After a week of diversions, the Labour Party finally managed to get the focus back on its policy platform when it released its alternative Budget.
Labour was also helped by fresh reports revealing that the original allegations made by millionaire Donghua Liu that he had donated more than $100,000 to the party were wrong.
Labour leader David Cunliffe is demanding an apology but, for the moment, might just have to hold his breath.
In the meantime, though, news media interest - which had been obsessively focussed on Liu's unsubstantiated allegations - shifted to Labour's policies.
So, too, did the focus of the National-led Government. Prime Minister John Key has spent the week continuing to backtrack from his claims about Labour and appeared to welcome instead the opportunity to attack Labour's alternative Budget.
Mr Key's response to the document, which outlines how much Labour expects to raise in tax and how much it intends spending, was that the figures did not add up.
He did not detail where the figures were wrong, just as he never detailed where Labour got what he said was hundreds of thousands of dollars from Liu.
Associate Finance Minister Steven Joyce did, however, challenge the specifics of Labour's policies on Morning Report in what turned into a debate with Labour's finance spokesperson, David Parker.
Under Labour's plan, it intends to raise the top tax rate for income of more than $150,000 a year to 36 percent. It would increase the trustee income tax rate to 36 percent to cut down on opportunities for the wealthy to avoid the higher rate.
It also confirmed it would introduce a comprehensive capital gains tax.
On the other side of the ledger, Labour would make KiwiSaver compulsory and provide tax credits to all those in the scheme. It would also re-introduce research and development tax credits scrapped by the National-led Government.
Overall, it believes the Government's tax take will rise, particularly once the capital gains tax comes fully into effect.
Tight rein on spending
Labour is also promising to keep a tight rein on spending, although it would increase funding for health and education.
On that basis, Mr Parker says a Labour-led Government will run surpluses every year for the next six years and pay back public debt.
Under the figures in its document it is forecasting it will reduce net public debt to 3 percent of gross domestic product - the rough measure of the size of the economy - by the financial year 2020-2021.

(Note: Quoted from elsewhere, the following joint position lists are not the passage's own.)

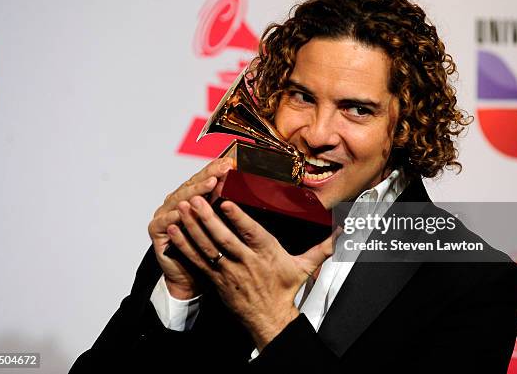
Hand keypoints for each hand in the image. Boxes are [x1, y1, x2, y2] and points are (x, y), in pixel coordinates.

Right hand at [147, 158, 233, 298]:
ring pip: (180, 198)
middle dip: (208, 176)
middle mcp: (177, 202)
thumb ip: (228, 207)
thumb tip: (250, 189)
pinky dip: (174, 215)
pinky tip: (183, 209)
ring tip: (209, 184)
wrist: (191, 277)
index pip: (204, 179)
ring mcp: (165, 214)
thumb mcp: (222, 225)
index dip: (216, 170)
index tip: (231, 163)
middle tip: (222, 169)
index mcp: (192, 198)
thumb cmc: (209, 251)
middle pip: (192, 185)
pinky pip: (165, 221)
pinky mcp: (156, 230)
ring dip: (195, 192)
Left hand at [170, 196, 333, 349]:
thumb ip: (322, 246)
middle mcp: (246, 262)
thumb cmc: (284, 289)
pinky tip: (174, 232)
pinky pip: (198, 261)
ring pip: (207, 248)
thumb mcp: (305, 266)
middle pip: (224, 238)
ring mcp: (229, 271)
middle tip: (194, 199)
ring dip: (192, 228)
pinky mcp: (217, 279)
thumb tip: (341, 231)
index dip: (239, 218)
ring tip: (181, 210)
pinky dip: (185, 246)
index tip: (227, 202)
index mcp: (267, 254)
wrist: (269, 317)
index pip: (252, 233)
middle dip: (207, 218)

Mr Joyce says he does not believe Labour will be disciplined enough about spending restraint to to that.
But Mr Parker points out, as he has repeatedly, that the last Labour-led Government did reduce net public debt to near zero and ran surpluses every year. He argues that it is National which has driven up debt.
Mr Parker concedes much of the increase in debt was necessary to protect New Zealand against the worst effects of the global financial crisis and to respond to the Canterbury earthquakes. He points out, though, that National's tax cuts added $4 billion dollars to that debt.

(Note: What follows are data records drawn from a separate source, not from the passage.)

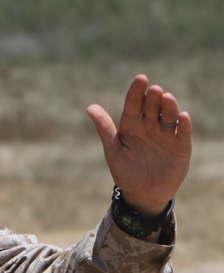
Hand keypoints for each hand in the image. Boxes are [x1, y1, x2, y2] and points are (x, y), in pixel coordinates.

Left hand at [86, 74, 191, 215]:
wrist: (142, 194)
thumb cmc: (125, 172)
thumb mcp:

Mr Joyce argues Labour's path to lower debt is helped by the fact it includes returns from the New Zealand Superannuation Fund in its calculations - something Mr Parker makes no apology for.
Labour will restart contributions to the fund next year, much earlier than that planned by National. It says initially net debt will go up but as the returns on the additional contributions to the Fund compound and outstrip the borrowing costs, net debt will fall.
Mr Joyce criticises that approach and says Labour's fiscal plan will impede economic growth.
Sure, there is politics in the argument, but in this case the two men are debating the substance of economic and fiscal policies which will, for better or worse, impact on people's lives.
After a week of nonsense voters finally got a debate about ideas and, in its purest form, politics should be about ideas.
The challenge is, with the election just 12 weeks away, will the politicians be able to stick to the debate about ideas or be diverted by trivia?
More importantly, perhaps, will the media?